Artists’ Creations Address the Afflictions of U.S. Society in Drexel’s Spring Gallery Exhibition

Leonard Pearlstein Gallery

The Leonard Pearlstein Gallery of Drexel University’s Antoinette Westphal College of Media Arts & Design, will open Lastgaspism: Art and Survival in the Age of Pandemic on Thursday, March 31 – with a reception and book launch from 5-7 p.m.


Lastgaspism: Art and Survival in the Age of Pandemic, is a collection of interviews, critical essays, and artist portfolios that considers matters of life and death having to do with breath, both allegorical and literal. The book inspired an exhibition of artistic work that addresses the interlocked crises of the unfolding present: police murders that gave rise to the “I can’t breathe” slogan in the movement for racial justice, the throngs of challenges experienced during the coronavirus pandemic (COVID-19) and several other pressing matters befalling humanity.

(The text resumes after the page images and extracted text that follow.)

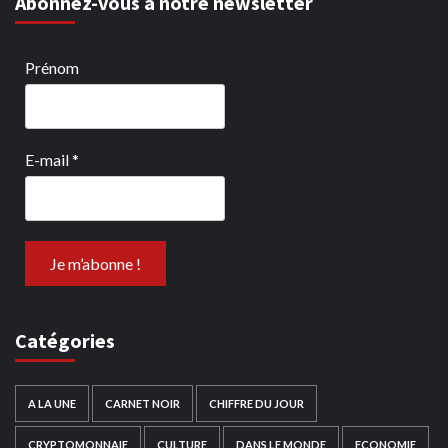
Abonnez-vous à notre newsletter
Prénom
E-mail
*
Catégories
A LA UNE
CARNET NOIR
CHIFFRE DU JOUR
CRYPTOMONNAIE
CULTURE
DANS LE MONDE
ECONOMIE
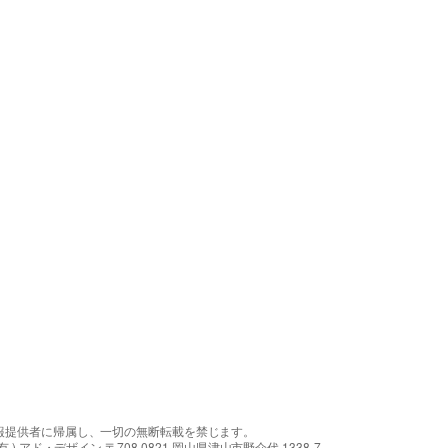
報提供者に帰属し、一切の無断転載を禁じます。
アド・デザイン 〒708-0821 岡山県津山市野介代 1338-7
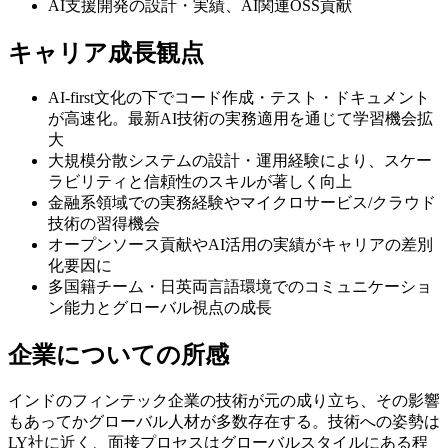
AI支援開発の設計・実績、AI関連OSS貢献
キャリア成長観点
AI-first文化の下でコード作成・テスト・ドキュメント
が高速化。最新AI技術の実務適用を通じて学習機会拡
大
大規模分散システムの設計・運用経験により、スケー
ラビリティと信頼性のスキルが著しく向上
金融系領域での実務経験やマイクロサービス/クラウド
技術の習得機会
オープンソース貢献やAI活用の実績がキャリアの差別
化要因に
多国籍チーム・日英両言語環境でのコミュニケーショ
ン能力とグローバル視点の成長
企業についての所感
インドのフィンテック企業の技術が元の成り立ち、その影響
もあってかグローバル人材が多数存在する。技術への姿勢は
LY社に近く、面接プロセスはグローバルスタイルにある程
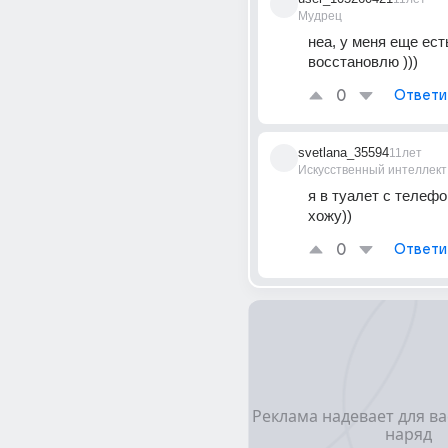
Мудрец
неа, у меня еще есть
восстановлю )))
0
Ответи
svetlana_35594
11лет
Искусственный интеллект
я в туалет с телефо
хожу))
0
Ответи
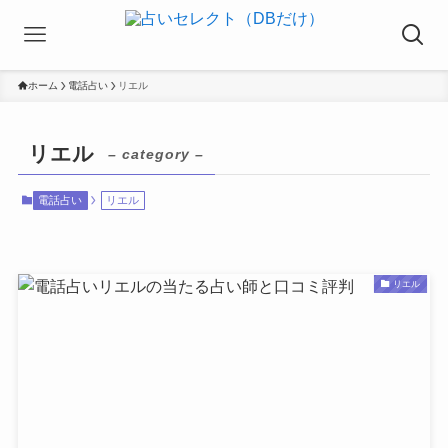
ホーム
電話占い
リエル
リエル
– category –
電話占い
リエル
リエル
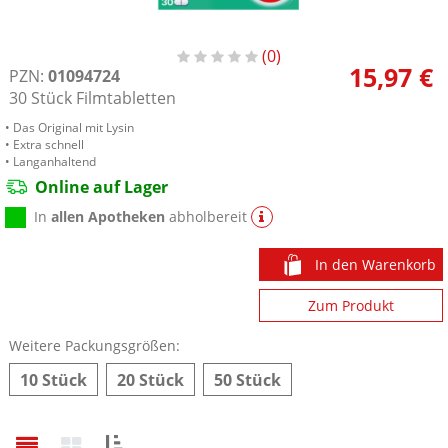
0
15,97 €
PZN:
01094724
30
Stück
Filmtabletten
• Das Original mit Lysin
• Extra schnell
• Langanhaltend
Online auf Lager
In
allen Apotheken
abholbereit
In den Warenkorb
Zum Produkt
Weitere Packungsgrößen:
10 Stück
20 Stück
50 Stück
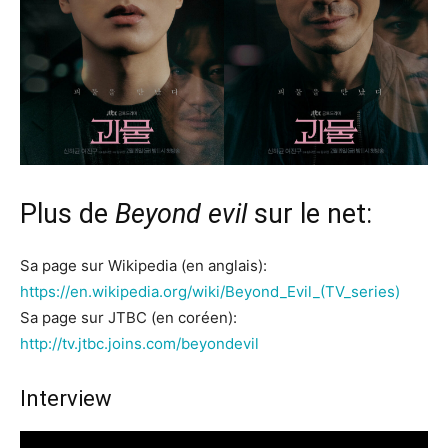
Plus de
Beyond evil
sur le net:
Sa page sur Wikipedia (en anglais):
https://en.wikipedia.org/wiki/Beyond_Evil_(TV_series)
Sa page sur JTBC (en coréen):
http://tv.jtbc.joins.com/beyondevil
Interview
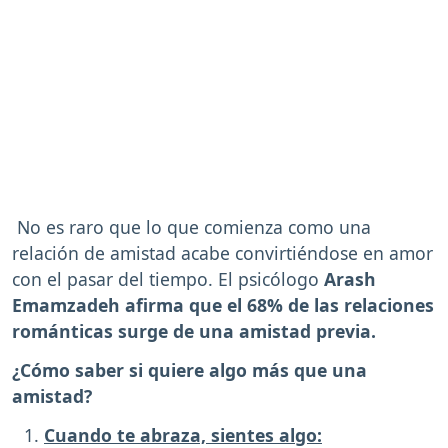
No es raro que lo que comienza como una
relación de amistad acabe convirtiéndose en amor
con el pasar del tiempo. El psicólogo
Arash
Emamzadeh afirma que el 68% de las relaciones
románticas surge de una amistad previa.
¿Cómo saber si quiere algo más que una
amistad?
Cuando te abraza, sientes algo:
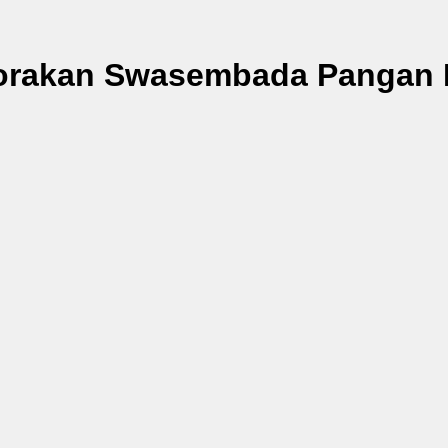
orakan Swasembada Pangan 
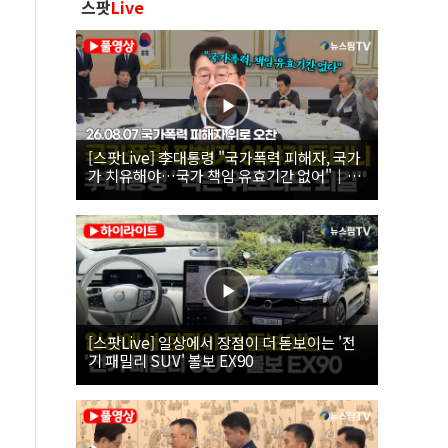
스팟
Live
[스팟Live] 李대통령 "국가폭력 피해자, 국가
가 치유해야…국가 책임 유효기간 없어"｜
26.08.07 국가폭력 피해자 위로 오찬
[스팟Live] 일상에서 장점이 더 돋보이는 '전
기 패밀리 SUV' 볼보 EX90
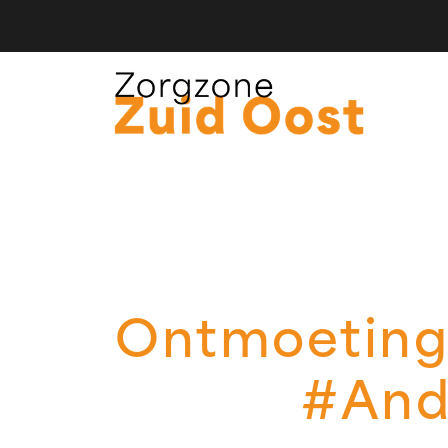
Ontmoeting
#And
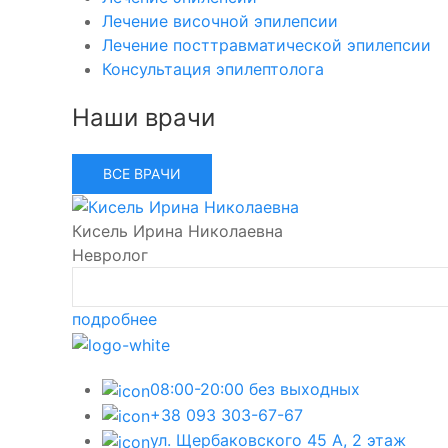
Лечение височной эпилепсии
Лечение посттравматической эпилепсии
Консультация эпилептолога
Наши врачи
ВСЕ ВРАЧИ
Кисель Ирина Николаевна
Невролог
подробнее
08:00-20:00 без выходных
+38 093 303-67-67
ул. Щербаковского 45 А, 2 этаж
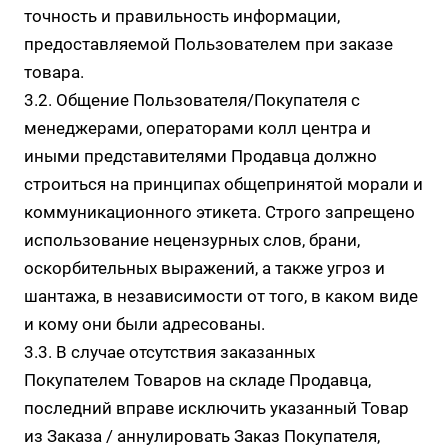
точность и правильность информации,
предоставляемой Пользователем при заказе
товара.
3.2. Общение Пользователя/Покупателя с
менеджерами, операторами колл центра и
иными представителями Продавца должно
строиться на принципах общепринятой морали и
коммуникационного этикета. Строго запрещено
использование нецензурных слов, брани,
оскорбительных выражений, а также угроз и
шантажа, в независимости от того, в каком виде
и кому они были адресованы.
3.3. В случае отсутствия заказанных
Покупателем Товаров на складе Продавца,
последний вправе исключить указанный Товар
из Заказа / аннулировать Заказ Покупателя,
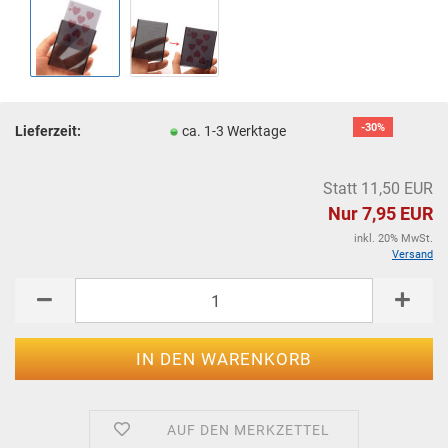
-30%
Lieferzeit:
ca. 1-3 Werktage
Statt 11,50 EUR
Nur 7,95 EUR
inkl. 20% MwSt.
Versand
AUF DEN MERKZETTEL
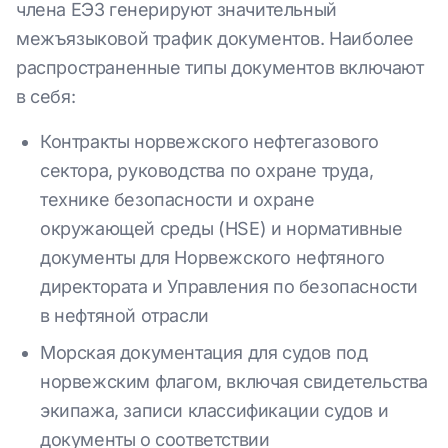
члена ЕЭЗ генерируют значительный
межъязыковой трафик документов. Наиболее
распространенные типы документов включают
в себя:
Контракты норвежского нефтегазового
сектора, руководства по охране труда,
технике безопасности и охране
окружающей среды (HSE) и нормативные
документы для Норвежского нефтяного
директората и Управления по безопасности
в нефтяной отрасли
Морская документация для судов под
норвежским флагом, включая свидетельства
экипажа, записи классификации судов и
документы о соответствии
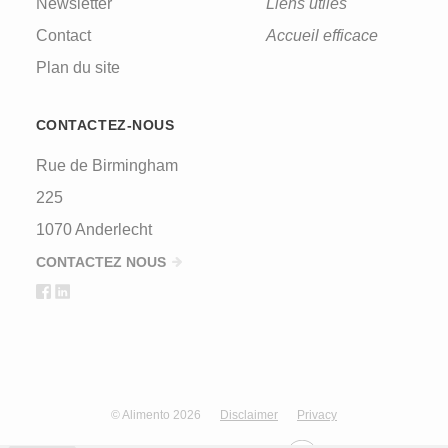
Newsletter
Liens utiles
Contact
Accueil efficace
Plan du site
CONTACTEZ-NOUS
Rue de Birmingham
225
1070 Anderlecht
CONTACTEZ NOUS
© Alimento 2026
Disclaimer
Privacy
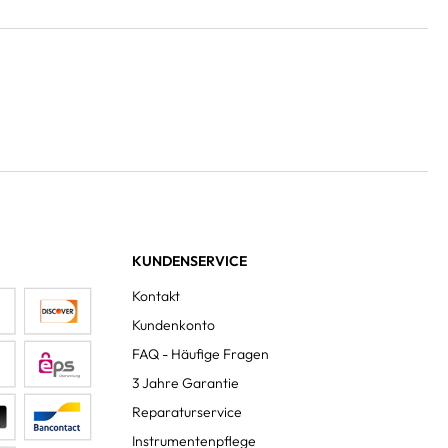
KUNDENSERVICE
Kontakt
Kundenkonto
FAQ - Häufige Fragen
3 Jahre Garantie
Reparaturservice
Instrumentenpflege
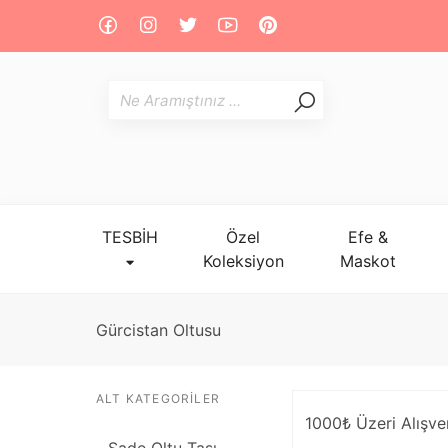
TESBİH
Özel
Efe &
Koleksiyon
Maskot
Gürcistan Oltusu
ALT KATEGORILER
1000₺ Üzeri Alışve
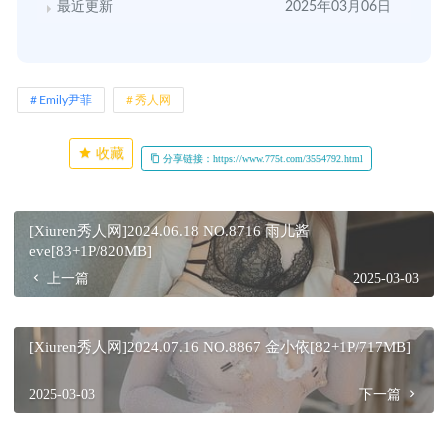
最近更新
2025年03月06日
Emily尹菲
秀人网
收藏
分享链接：https://www.775t.com/3554792.html
[Xiuren秀人网]2024.06.18 NO.8716 雨儿酱
eve[83+1P/820MB]
上一篇
2025-03-03
[Xiuren秀人网]2024.07.16 NO.8867 金小依[82+1P/717MB]
2025-03-03
下一篇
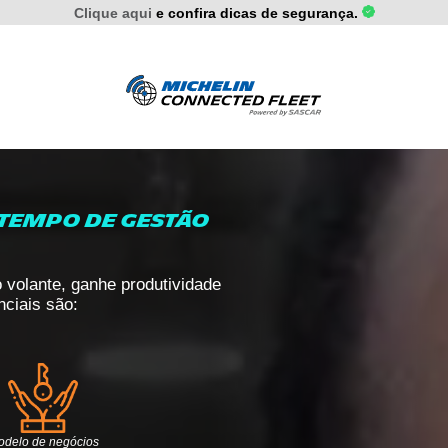
Clique aqui
e confira dicas de segurança.
 tempo de gestão
volante, ganhe produtividade
nciais são:
odelo de negócios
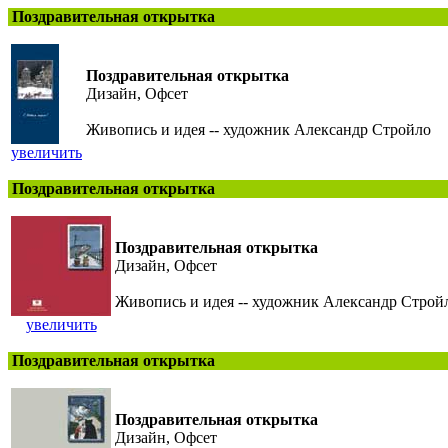
Поздравительная открытка
Поздравительная открытка
Дизайн, Офсет
Живопись и идея -- художник Александр Стройло
увеличить
Поздравительная открытка
Поздравительная открытка
Дизайн, Офсет
Живопись и идея -- художник Александр Строй
увеличить
Поздравительная открытка
Поздравительная открытка
Дизайн, Офсет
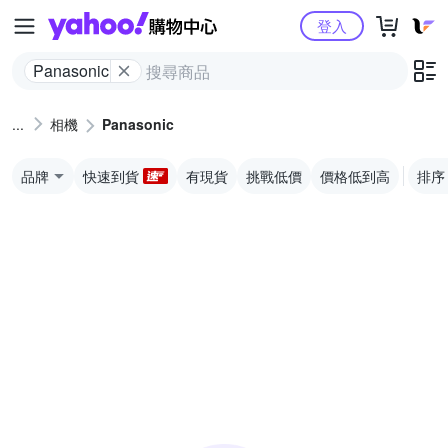
Yahoo購物中心
登入
Panasonic
相機
Panasonic
品牌
快速到貨
有現貨
挑戰低價
價格低到高
排序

The exhibition will run from Thursday, March 31 through Wednesday, May 25. Operating hours are Tuesday through Friday from 11 a.m. - 5 p.m. and Saturday 12 p.m. - 5 p.m. in the URBN Annex (3401 Filbert St.).

Exhibiting artists consider the climate and social emergencies that afflict U.S. society and look for available peace in our new age of perpetual biopolitical chaos. For these artists, the ‘last gasps’ of a dying order starkly expose the either/or that stands before us: either we breathe, or we die. In photography, video, printmaking, and other media, the artists grapple with the white nationalist streaks fueled by fear of demographic suffocation, police brutality and racism in America.

The book brings into mutual proximity the ecological, political, public health, and spiritual crises of our time, it considers the compounding nature of these events and their impact upon one another. Lastgaspism: Art and Survival in the Age of Pandemic, the exhibition means to highlight a host of pressing subjects both critically and with compassion, to help its audience make sense of the world’s seemingly near-permanent chaos.

The Drexel meditation club will host regular mindfulness meetups at the gallery. In addition, the gallery will serve as a venue for the performing arts ensemble series "Rehearsing Philadelphia," a citywide art-based public project created by Berlin-based composer and artist, Ari Benjamin Meyers, and jointly produced and presented by The Westphal College of Media Arts & Design and The Curtis Institute of Music, in early April.